Added change of variable for both parameters.

centre-for-humanities-computing · Jun 14, 2023 · dcd2608 · dcd2608
1 parent 97c9605
commit dcd2608
Showing 1 changed file with 40 additions and 23 deletions.
diff --git a/tweetopic/bayesian/dmm.py b/tweetopic/bayesian/dmm.py
@@ -21,21 +21,6 @@ def symmetric_dirichlet_multinomial_mean(alpha: float, n: int, K: int):
     return np.full(K, n * alpha / K * alpha)
 
 
-def init_parameters(
-    n_docs: int, n_vocab: int, n_components: int, alpha: float, beta: float
-) -> dict:
-    """Initializes the parameters of the dmm to the mean of the prior."""
-    return dict(
-        weights=symmetric_dirichlet_multinomial_mean(
-            alpha, n_docs, n_components
-        ),
-        components=np.broadcast_to(
-            scipy.stats.dirichlet.mean(np.full(n_vocab, beta)),
-            (n_components, n_vocab),
-        ),
-    )
-
-
 def sparse_multinomial_logpdf(
     component,
     unique_words,
@@ -60,12 +45,8 @@ def sparse_multinomial_logpdf(
 def symmetric_dirichlet_logpdf(x, alpha):
     """Logdensity of a symmetric Dirichlet."""
     K = x.shape[0]
-    sums_to_one = jnp.abs(1 - jnp.sum(x)) <= 0.001
-    all_bigger_than_zero = jnp.all(x >= 0)
     return (
-        jnp.log(sums_to_one)
-        + jnp.log(all_bigger_than_zero)
-        + jax.lax.lgamma(alpha * K)
+        jax.lax.lgamma(alpha * K)
         - K * jax.lax.lgamma(alpha)
         + (alpha - 1) * jnp.sum(jnp.nan_to_num(jnp.log(x)))
     )
@@ -122,10 +103,45 @@ def posterior_predictive(
     return predict_all(doc_unique_words, doc_unique_word_counts)
 
 
+def init_parameters(
+    n_docs: int, n_vocab: int, n_components: int, alpha: float, beta: float
+) -> dict:
+    """Initializes the parameters of the dmm to the mean of the prior."""
+    return dict(
+        weights=symmetric_dirichlet_multinomial_mean(
+            alpha, n_docs, n_components
+        ),
+        components=np.broadcast_to(
+            scipy.stats.dirichlet.mean(np.full(n_vocab, beta)),
+            (n_components, n_vocab),
+        ),
+    )
+
+
+def transform_components(components):
+    """Transforms the components parameter, so that the sampling
+    space is unconstrained, this is great for HMC and SGMCMC."""

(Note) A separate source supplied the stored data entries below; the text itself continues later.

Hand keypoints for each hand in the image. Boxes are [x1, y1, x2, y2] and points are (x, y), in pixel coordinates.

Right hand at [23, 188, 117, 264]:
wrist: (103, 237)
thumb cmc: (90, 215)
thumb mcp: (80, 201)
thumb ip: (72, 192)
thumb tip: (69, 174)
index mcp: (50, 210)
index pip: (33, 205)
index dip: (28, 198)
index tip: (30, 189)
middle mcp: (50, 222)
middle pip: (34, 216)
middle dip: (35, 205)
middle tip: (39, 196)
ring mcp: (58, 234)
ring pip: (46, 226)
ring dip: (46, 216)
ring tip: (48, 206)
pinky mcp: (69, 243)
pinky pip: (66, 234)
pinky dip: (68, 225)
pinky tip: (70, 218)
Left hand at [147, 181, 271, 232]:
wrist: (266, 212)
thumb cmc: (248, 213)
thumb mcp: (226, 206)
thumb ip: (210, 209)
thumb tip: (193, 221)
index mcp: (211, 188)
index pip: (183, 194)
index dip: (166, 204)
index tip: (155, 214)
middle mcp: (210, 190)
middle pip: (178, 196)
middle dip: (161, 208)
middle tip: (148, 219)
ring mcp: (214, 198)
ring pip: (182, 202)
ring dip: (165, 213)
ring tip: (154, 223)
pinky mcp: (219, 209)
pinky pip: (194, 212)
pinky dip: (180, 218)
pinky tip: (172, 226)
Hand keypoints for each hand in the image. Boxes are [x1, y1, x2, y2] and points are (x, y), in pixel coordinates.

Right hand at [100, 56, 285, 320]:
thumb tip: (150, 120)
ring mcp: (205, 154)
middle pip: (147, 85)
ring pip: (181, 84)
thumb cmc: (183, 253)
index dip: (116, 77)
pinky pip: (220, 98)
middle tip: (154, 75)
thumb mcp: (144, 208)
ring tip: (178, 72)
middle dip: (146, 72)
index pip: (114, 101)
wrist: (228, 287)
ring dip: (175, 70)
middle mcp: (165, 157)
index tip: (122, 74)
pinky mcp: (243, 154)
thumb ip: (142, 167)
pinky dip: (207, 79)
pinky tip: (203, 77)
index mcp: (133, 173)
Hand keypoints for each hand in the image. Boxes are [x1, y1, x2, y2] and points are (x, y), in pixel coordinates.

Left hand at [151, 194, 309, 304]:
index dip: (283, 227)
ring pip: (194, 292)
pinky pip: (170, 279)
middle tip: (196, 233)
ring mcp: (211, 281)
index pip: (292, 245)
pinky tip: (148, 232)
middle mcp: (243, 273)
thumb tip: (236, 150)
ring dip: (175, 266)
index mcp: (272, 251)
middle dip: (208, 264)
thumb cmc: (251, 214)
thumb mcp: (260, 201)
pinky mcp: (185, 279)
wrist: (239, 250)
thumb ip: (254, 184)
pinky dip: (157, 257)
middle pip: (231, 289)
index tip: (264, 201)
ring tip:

+    squared_components = jnp.square(components)
+    return (squared_components.T / jnp.sum(squared_components, axis=1)).T
+
+
+def transform_weights(weights, n_docs):
+    """Transforms the weights parameter, so that the sampling
+    space is unconstrained, this is great for HMC and SGMCMC."""
+    sq_weights = jnp.square(weights)
+    norm_weights = sq_weights / jnp.sum(sq_weights)
+    scaled_weights = norm_weights * n_docs
+    return jnp.round(scaled_weights)
+
+
 def dmm_loglikelihood(
-    components, weights, doc_unique_words, doc_unique_word_counts, alpha, beta
+    components, weights, doc_unique_words, doc_unique_word_counts
 ):
+    """Loglikelihood of the dirichlet multinomial mixture model."""
     docs = jnp.stack((doc_unique_words, doc_unique_word_counts), axis=1)
+    n_docs = doc_unique_words.shape[0]
+    components = transform_components(components)
+    weights = transform_weights(weights, n_docs)
 
     def doc_likelihood(doc):
         unique_words, unique_word_counts = doc
@@ -144,6 +160,9 @@ def doc_likelihood(doc):
 
 
 def dmm_logprior(components, weights, alpha, beta, n_docs):
+    """Logprior of the dirichlet multinomial mixture model."""
+    components = transform_components(components)
+    weights = transform_weights(weights, n_docs)
     components_prior = jnp.sum(
         jax.lax.map(
             partial(symmetric_dirichlet_logpdf, alpha=alpha), components
@@ -165,8 +184,6 @@ def dmm_logpdf(
         weights,
         doc_unique_words,
         doc_unique_word_counts,
-        alpha,
-        beta,
     )
     logprior = dmm_logprior(components, weights, alpha, beta, n_docs)
     return logprior + loglikelihood